▶ [PROBLEM TO WORK ON]
How would you translate this sentence from the abstract on single-dose radiotherapy during breast cancer surgery into Spanish: "Radiotherapy is delivered directly into the area of interest, following which women can then proceed to have chemotherapy and/or adjuvant hormonal therapy as required."?

▶ [PASSAGE TO READ]
━━━━━━━━━━━━━━━━

NCRI Conference Abstracts
Poster Session B ...Breast cancer

B21 

Single dose radiotherapy during surgery for breast cancer patients where external beam radiation was not feasible: results after 3 years of follow-up

Mohammed Keshtgar1, Jayant S Vaidya2, Anke Keller3, Frederik Wenz3, Tammy Corica4, David Joseph4, Chris Stacey5, Jeffrey S Tobias5, Norman R Williams2, Michael Baum2

1Royal Free Hospital, London, UK, 2University College London, UK, 3Universittsmedizin Mannheim, Germany, 4Sir Charles Gairdner Hospital, Perth, Australia, 5University College London Hospital, UK

Aim

Intra-operative radiotherapy (IORT) with Intrabeam (Carl Zeiss, Germany) has been used since 2000 in the international randomised TARGIT Trial to determine if there is equivalence between the novel IORT technique and conventional external beam radiotherapy (EBRT) in women with early breast cancer. Some patients were unsuitable for inclusion in our trial for a number of reasons and were given IORT as a single treatment off-trial.

Method

Patients with invasive breast cancer underwent wide local excision followed by IORT (n=74). Low energy x-rays are emitted from the point source, delivering 20Gy radiation dose to the breast tissue at the surface of the tumour bed. Radiotherapy is delivered directly into the area of interest, following which women can then proceed to have chemotherapy and/or adjuvant hormonal therapy as required. In addition, patients who were deemed unfit for surgery (n=3) received interstitial radiotherapy alone under local anaesthetic. Women were followed-up for local recurrence.

━━━━━━━━━━━━━━━━

▶ [SUPPLIED DATA]
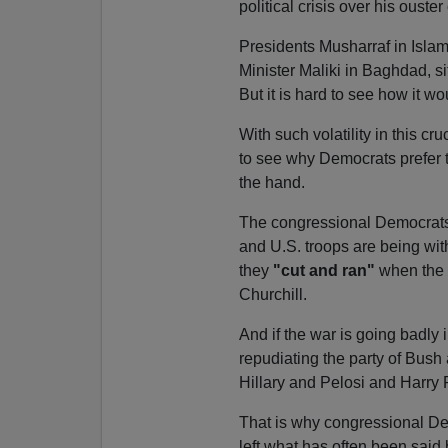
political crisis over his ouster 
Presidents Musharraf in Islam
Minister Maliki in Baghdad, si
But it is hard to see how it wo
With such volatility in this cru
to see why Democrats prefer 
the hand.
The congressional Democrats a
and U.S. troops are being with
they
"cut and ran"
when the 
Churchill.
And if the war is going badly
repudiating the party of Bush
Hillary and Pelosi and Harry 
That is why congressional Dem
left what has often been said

━━━━━━━━━━━━━━━━

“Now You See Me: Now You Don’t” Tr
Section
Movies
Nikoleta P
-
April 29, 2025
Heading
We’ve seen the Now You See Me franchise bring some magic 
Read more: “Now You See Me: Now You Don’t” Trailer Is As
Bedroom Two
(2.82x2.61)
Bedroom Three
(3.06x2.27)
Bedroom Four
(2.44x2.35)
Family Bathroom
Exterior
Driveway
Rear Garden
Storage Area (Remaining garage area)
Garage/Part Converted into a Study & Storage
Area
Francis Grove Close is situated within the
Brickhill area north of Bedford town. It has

━━━━━━━━━━━━━━━━

▶ [WRITTEN ANSWER]
La radioterapia se administra directamente en la zona de interés, tras lo cual las mujeres pueden pasar a recibir quimioterapia y/o terapia hormonal adyuvante según sea necesario.